[Directions for this task]
Rewrite the material from the line with "right shoulder: (183, 158, -3)" up to and including the line with "left ankle: (321, 213, -1)" as a Markdown table with the columns Row and Entry. Give each line a row number and omit blank lines.

[Limb landmark coordinates]
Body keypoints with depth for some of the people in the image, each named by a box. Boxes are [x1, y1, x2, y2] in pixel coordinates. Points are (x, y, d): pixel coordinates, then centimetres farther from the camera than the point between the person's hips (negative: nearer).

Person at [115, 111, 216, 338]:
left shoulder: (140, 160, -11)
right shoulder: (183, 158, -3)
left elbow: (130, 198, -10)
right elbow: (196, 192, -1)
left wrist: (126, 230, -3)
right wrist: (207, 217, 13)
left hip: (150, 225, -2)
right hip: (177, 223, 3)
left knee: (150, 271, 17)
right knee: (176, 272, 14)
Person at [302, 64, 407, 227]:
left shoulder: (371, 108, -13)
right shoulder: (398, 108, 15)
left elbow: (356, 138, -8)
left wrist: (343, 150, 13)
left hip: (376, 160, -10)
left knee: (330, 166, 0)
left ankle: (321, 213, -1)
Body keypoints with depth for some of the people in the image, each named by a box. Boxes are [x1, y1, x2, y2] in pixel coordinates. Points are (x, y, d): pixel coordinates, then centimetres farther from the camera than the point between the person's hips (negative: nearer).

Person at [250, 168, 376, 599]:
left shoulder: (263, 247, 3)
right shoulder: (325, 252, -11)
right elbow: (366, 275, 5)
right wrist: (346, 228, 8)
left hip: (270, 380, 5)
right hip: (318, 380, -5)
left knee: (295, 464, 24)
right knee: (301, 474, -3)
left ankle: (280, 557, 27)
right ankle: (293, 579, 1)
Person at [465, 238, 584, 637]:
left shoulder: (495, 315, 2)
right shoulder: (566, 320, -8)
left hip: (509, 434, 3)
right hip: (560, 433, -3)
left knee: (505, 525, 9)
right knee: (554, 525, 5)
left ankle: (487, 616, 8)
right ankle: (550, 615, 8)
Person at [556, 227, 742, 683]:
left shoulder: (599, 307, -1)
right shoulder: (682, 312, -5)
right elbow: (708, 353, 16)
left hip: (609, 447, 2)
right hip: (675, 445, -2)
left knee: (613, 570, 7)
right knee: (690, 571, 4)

* * *

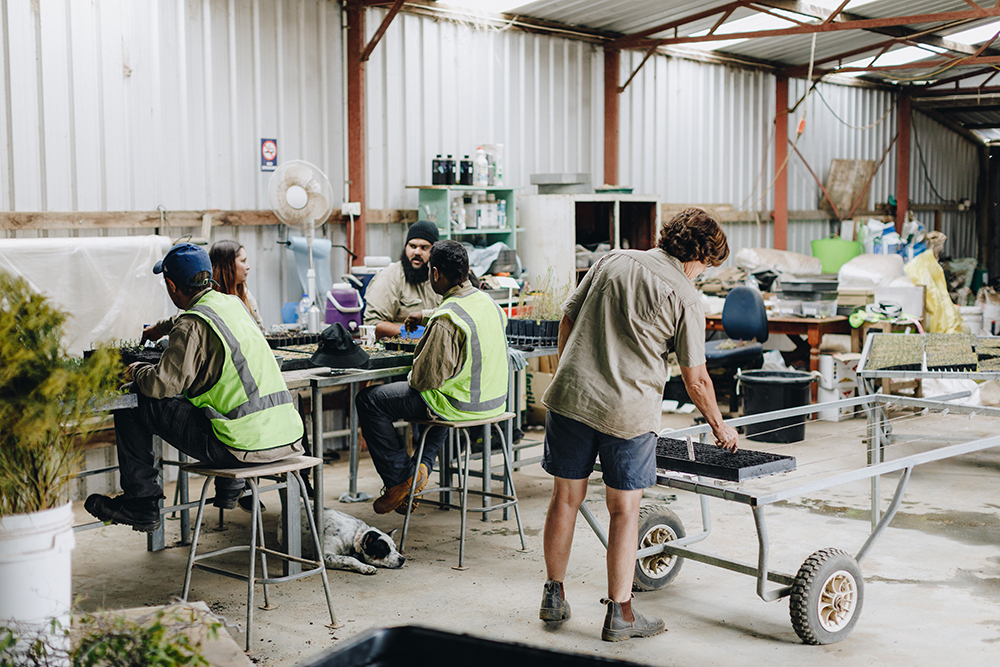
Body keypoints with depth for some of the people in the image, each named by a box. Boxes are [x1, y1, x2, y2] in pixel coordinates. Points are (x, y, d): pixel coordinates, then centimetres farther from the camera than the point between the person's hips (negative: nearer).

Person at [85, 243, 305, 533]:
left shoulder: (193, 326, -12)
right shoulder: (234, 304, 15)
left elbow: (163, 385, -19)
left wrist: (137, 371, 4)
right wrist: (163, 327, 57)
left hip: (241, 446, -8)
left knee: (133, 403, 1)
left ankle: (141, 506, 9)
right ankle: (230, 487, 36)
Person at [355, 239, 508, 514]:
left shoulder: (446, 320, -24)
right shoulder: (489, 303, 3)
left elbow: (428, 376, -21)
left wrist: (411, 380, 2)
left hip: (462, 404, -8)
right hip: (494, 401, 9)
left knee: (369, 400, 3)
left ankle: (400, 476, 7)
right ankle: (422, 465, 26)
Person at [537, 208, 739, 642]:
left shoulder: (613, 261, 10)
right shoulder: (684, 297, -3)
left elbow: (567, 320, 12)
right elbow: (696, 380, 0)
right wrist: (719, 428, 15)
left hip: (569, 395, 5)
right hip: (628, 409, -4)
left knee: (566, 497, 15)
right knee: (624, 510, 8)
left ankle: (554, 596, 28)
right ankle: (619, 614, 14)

[Finished task]
| Row | Entry |
|---|---|
| 1 | right shoulder: (183, 158, -3) |
| 2 | left elbow: (130, 198, -10) |
| 3 | right elbow: (196, 192, -1) |
| 4 | left wrist: (126, 230, -3) |
| 5 | right wrist: (207, 217, 13) |
| 6 | left hip: (150, 225, -2) |
| 7 | right hip: (177, 223, 3) |
| 8 | left knee: (150, 271, 17) |
| 9 | right knee: (176, 272, 14) |
| 10 | Person at [302, 64, 407, 227]: |
| 11 | left shoulder: (371, 108, -13) |
| 12 | right shoulder: (398, 108, 15) |
| 13 | left elbow: (356, 138, -8) |
| 14 | left wrist: (343, 150, 13) |
| 15 | left hip: (376, 160, -10) |
| 16 | left knee: (330, 166, 0) |
| 17 | left ankle: (321, 213, -1) |